Render every line of the material below as a Markdown table with the columns "Row" and "Listing line," putting a row number in the first column and the line itself in the second, and leaving out blank lines.

— Start EXCERPTED DATA —

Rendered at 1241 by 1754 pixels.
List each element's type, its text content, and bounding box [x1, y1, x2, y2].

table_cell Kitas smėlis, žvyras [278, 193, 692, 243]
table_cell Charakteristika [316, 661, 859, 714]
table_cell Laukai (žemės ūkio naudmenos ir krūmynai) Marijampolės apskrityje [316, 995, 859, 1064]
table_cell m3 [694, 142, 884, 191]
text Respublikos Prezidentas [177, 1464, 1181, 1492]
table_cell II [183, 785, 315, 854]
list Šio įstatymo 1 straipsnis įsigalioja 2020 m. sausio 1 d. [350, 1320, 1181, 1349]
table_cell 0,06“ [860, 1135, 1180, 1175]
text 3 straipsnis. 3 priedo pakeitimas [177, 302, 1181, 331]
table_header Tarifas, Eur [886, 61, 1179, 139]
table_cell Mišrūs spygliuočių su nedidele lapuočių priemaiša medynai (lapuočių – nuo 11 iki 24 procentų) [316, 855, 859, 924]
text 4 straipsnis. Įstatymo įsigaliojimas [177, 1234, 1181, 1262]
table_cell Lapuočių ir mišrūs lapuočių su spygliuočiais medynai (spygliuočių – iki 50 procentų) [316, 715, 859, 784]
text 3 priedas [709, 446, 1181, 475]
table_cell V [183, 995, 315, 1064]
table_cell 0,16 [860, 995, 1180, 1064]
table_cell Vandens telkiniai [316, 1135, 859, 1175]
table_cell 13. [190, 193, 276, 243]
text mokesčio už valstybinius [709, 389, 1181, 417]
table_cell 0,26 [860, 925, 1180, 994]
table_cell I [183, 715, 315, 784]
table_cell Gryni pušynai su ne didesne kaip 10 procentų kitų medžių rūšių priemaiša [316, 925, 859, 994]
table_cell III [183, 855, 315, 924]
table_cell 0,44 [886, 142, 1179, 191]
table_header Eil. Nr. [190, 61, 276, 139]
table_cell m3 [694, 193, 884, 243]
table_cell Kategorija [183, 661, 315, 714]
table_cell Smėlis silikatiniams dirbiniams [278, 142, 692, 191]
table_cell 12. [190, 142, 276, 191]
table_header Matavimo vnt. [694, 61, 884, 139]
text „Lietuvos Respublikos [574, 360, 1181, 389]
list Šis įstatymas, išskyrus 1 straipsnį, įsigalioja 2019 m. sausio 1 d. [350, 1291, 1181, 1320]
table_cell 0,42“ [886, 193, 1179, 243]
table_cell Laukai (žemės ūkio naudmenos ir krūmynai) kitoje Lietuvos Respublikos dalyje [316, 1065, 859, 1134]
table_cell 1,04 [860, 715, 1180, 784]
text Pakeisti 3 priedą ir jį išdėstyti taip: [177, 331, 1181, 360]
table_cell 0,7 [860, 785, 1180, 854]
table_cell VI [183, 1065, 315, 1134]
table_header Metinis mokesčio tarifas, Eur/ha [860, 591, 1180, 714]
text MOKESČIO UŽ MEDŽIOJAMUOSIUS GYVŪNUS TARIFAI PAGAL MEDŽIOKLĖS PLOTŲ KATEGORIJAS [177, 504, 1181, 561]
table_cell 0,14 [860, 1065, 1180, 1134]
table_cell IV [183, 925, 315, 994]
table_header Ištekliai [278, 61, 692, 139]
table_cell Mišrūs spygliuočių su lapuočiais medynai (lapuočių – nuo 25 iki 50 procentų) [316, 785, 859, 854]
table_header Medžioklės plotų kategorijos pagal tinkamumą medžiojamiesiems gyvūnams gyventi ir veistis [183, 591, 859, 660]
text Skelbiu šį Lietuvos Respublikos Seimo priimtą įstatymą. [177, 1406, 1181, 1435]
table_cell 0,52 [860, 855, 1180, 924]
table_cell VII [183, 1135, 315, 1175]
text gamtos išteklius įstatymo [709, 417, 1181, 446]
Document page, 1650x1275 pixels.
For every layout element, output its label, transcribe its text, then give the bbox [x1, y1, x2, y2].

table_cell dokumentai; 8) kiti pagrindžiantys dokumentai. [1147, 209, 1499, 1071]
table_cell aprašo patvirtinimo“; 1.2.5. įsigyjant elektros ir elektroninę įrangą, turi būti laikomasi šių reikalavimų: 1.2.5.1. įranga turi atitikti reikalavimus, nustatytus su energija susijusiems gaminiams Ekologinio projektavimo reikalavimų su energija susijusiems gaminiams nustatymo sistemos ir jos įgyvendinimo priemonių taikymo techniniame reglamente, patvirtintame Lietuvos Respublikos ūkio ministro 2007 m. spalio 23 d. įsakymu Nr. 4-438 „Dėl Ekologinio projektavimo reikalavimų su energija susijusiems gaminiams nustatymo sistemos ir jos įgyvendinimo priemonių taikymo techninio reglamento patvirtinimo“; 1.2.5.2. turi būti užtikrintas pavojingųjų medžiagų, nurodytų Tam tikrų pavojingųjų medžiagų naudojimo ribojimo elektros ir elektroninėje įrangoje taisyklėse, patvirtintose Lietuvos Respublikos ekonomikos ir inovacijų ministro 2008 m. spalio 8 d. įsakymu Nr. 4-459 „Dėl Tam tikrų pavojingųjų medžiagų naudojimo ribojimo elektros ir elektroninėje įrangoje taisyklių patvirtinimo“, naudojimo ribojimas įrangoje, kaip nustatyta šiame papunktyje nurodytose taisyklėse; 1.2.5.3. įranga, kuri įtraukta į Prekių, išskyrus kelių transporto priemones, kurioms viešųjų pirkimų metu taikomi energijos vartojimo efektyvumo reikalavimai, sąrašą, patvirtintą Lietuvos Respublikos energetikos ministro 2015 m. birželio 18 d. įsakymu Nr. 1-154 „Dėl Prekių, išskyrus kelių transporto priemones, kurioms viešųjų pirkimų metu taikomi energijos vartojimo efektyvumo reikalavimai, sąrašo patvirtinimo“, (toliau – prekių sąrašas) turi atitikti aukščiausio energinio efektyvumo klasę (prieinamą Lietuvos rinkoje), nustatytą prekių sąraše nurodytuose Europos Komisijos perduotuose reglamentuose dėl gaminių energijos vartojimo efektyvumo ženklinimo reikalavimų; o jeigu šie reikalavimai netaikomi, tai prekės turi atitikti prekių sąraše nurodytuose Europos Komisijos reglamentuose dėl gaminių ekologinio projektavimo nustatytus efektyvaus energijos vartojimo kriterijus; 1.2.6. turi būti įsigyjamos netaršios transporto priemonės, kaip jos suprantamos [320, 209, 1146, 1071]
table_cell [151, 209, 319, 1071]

— End EXCERPTED DATA —

### RESULT OF THE TASK:
| Row | Listing line |
|---|---|
| 1 | Rendered at 1241 by 1754 pixels. |
| 2 | List each element's type, its text content, and bounding box [x1, y1, x2, y2]. |
| 3 | table_cell Kitas smėlis, žvyras [278, 193, 692, 243] |
| 4 | table_cell Charakteristika [316, 661, 859, 714] |
| 5 | table_cell Laukai (žemės ūkio naudmenos ir krūmynai) Marijampolės apskrityje [316, 995, 859, 1064] |
| 6 | table_cell m3 [694, 142, 884, 191] |
| 7 | text Respublikos Prezidentas [177, 1464, 1181, 1492] |
| 8 | table_cell II [183, 785, 315, 854] |
| 9 | list Šio įstatymo 1 straipsnis įsigalioja 2020 m. sausio 1 d. [350, 1320, 1181, 1349] |
| 10 | table_cell 0,06“ [860, 1135, 1180, 1175] |
| 11 | text 3 straipsnis. 3 priedo pakeitimas [177, 302, 1181, 331] |
| 12 | table_header Tarifas, Eur [886, 61, 1179, 139] |
| 13 | table_cell Mišrūs spygliuočių su nedidele lapuočių priemaiša medynai (lapuočių – nuo 11 iki 24 procentų) [316, 855, 859, 924] |
| 14 | text 4 straipsnis. Įstatymo įsigaliojimas [177, 1234, 1181, 1262] |
| 15 | table_cell Lapuočių ir mišrūs lapuočių su spygliuočiais medynai (spygliuočių – iki 50 procentų) [316, 715, 859, 784] |
| 16 | text 3 priedas [709, 446, 1181, 475] |
| 17 | table_cell V [183, 995, 315, 1064] |
| 18 | table_cell 0,16 [860, 995, 1180, 1064] |
| 19 | table_cell Vandens telkiniai [316, 1135, 859, 1175] |
| 20 | table_cell 13. [190, 193, 276, 243] |
| 21 | text mokesčio už valstybinius [709, 389, 1181, 417] |
| 22 | table_cell 0,26 [860, 925, 1180, 994] |
| 23 | table_cell I [183, 715, 315, 784] |
| 24 | table_cell Gryni pušynai su ne didesne kaip 10 procentų kitų medžių rūšių priemaiša [316, 925, 859, 994] |
| 25 | table_cell III [183, 855, 315, 924] |
| 26 | table_cell 0,44 [886, 142, 1179, 191] |
| 27 | table_header Eil. Nr. [190, 61, 276, 139] |
| 28 | table_cell m3 [694, 193, 884, 243] |
| 29 | table_cell Kategorija [183, 661, 315, 714] |
| 30 | table_cell Smėlis silikatiniams dirbiniams [278, 142, 692, 191] |
| 31 | table_cell 12. [190, 142, 276, 191] |
| 32 | table_header Matavimo vnt. [694, 61, 884, 139] |
| 33 | text „Lietuvos Respublikos [574, 360, 1181, 389] |
| 34 | list Šis įstatymas, išskyrus 1 straipsnį, įsigalioja 2019 m. sausio 1 d. [350, 1291, 1181, 1320] |
| 35 | table_cell 0,42“ [886, 193, 1179, 243] |
| 36 | table_cell Laukai (žemės ūkio naudmenos ir krūmynai) kitoje Lietuvos Respublikos dalyje [316, 1065, 859, 1134] |
| 37 | table_cell 1,04 [860, 715, 1180, 784] |
| 38 | text Pakeisti 3 priedą ir jį išdėstyti taip: [177, 331, 1181, 360] |
| 39 | table_cell 0,7 [860, 785, 1180, 854] |
| 40 | table_cell VI [183, 1065, 315, 1134] |
| 41 | table_header Metinis mokesčio tarifas, Eur/ha [860, 591, 1180, 714] |
| 42 | text MOKESČIO UŽ MEDŽIOJAMUOSIUS GYVŪNUS TARIFAI PAGAL MEDŽIOKLĖS PLOTŲ KATEGORIJAS [177, 504, 1181, 561] |
| 43 | table_cell 0,14 [860, 1065, 1180, 1134] |
| 44 | table_cell IV [183, 925, 315, 994] |
| 45 | table_header Ištekliai [278, 61, 692, 139] |
| 46 | table_cell Mišrūs spygliuočių su lapuočiais medynai (lapuočių – nuo 25 iki 50 procentų) [316, 785, 859, 854] |
| 47 | table_header Medžioklės plotų kategorijos pagal tinkamumą medžiojamiesiems gyvūnams gyventi ir veistis [183, 591, 859, 660] |
| 48 | text Skelbiu šį Lietuvos Respublikos Seimo priimtą įstatymą. [177, 1406, 1181, 1435] |
| 49 | table_cell 0,52 [860, 855, 1180, 924] |
| 50 | table_cell VII [183, 1135, 315, 1175] |
| 51 | text gamtos išteklius įstatymo [709, 417, 1181, 446] |
| 52 | Document page, 1650x1275 pixels. |
| 53 | For every layout element, output its label, transcribe its text, then give the bbox [x1, y1, x2, y2]. |
| 54 | table_cell dokumentai; 8) kiti pagrindžiantys dokumentai. [1147, 209, 1499, 1071] |
| 55 | table_cell aprašo patvirtinimo“; 1.2.5. įsigyjant elektros ir elektroninę įrangą, turi būti laikomasi šių reikalavimų: 1.2.5.1. įranga turi atitikti reikalavimus, nustatytus su energija susijusiems gaminiams Ekologinio projektavimo reikalavimų su energija susijusiems gaminiams nustatymo sistemos ir jos įgyvendinimo priemonių taikymo techniniame reglamente, patvirtintame Lietuvos Respublikos ūkio ministro 2007 m. spalio 23 d. įsakymu Nr. 4-438 „Dėl Ekologinio projektavimo reikalavimų su energija susijusiems gaminiams nustatymo sistemos ir jos įgyvendinimo priemonių taikymo techninio reglamento patvirtinimo“; 1.2.5.2. turi būti užtikrintas pavojingųjų medžiagų, nurodytų Tam tikrų pavojingųjų medžiagų naudojimo ribojimo elektros ir elektroninėje įrangoje taisyklėse, patvirtintose Lietuvos Respublikos ekonomikos ir inovacijų ministro 2008 m. spalio 8 d. įsakymu Nr. 4-459 „Dėl Tam tikrų pavojingųjų medžiagų naudojimo ribojimo elektros ir elektroninėje įrangoje taisyklių patvirtinimo“, naudojimo ribojimas įrangoje, kaip nustatyta šiame papunktyje nurodytose taisyklėse; 1.2.5.3. įranga, kuri įtraukta į Prekių, išskyrus kelių transporto priemones, kurioms viešųjų pirkimų metu taikomi energijos vartojimo efektyvumo reikalavimai, sąrašą, patvirtintą Lietuvos Respublikos energetikos ministro 2015 m. birželio 18 d. įsakymu Nr. 1-154 „Dėl Prekių, išskyrus kelių transporto priemones, kurioms viešųjų pirkimų metu taikomi energijos vartojimo efektyvumo reikalavimai, sąrašo patvirtinimo“, (toliau – prekių sąrašas) turi atitikti aukščiausio energinio efektyvumo klasę (prieinamą Lietuvos rinkoje), nustatytą prekių sąraše nurodytuose Europos Komisijos perduotuose reglamentuose dėl gaminių energijos vartojimo efektyvumo ženklinimo reikalavimų; o jeigu šie reikalavimai netaikomi, tai prekės turi atitikti prekių sąraše nurodytuose Europos Komisijos reglamentuose dėl gaminių ekologinio projektavimo nustatytus efektyvaus energijos vartojimo kriterijus; 1.2.6. turi būti įsigyjamos netaršios transporto priemonės, kaip jos suprantamos [320, 209, 1146, 1071] |
| 56 | table_cell [151, 209, 319, 1071] |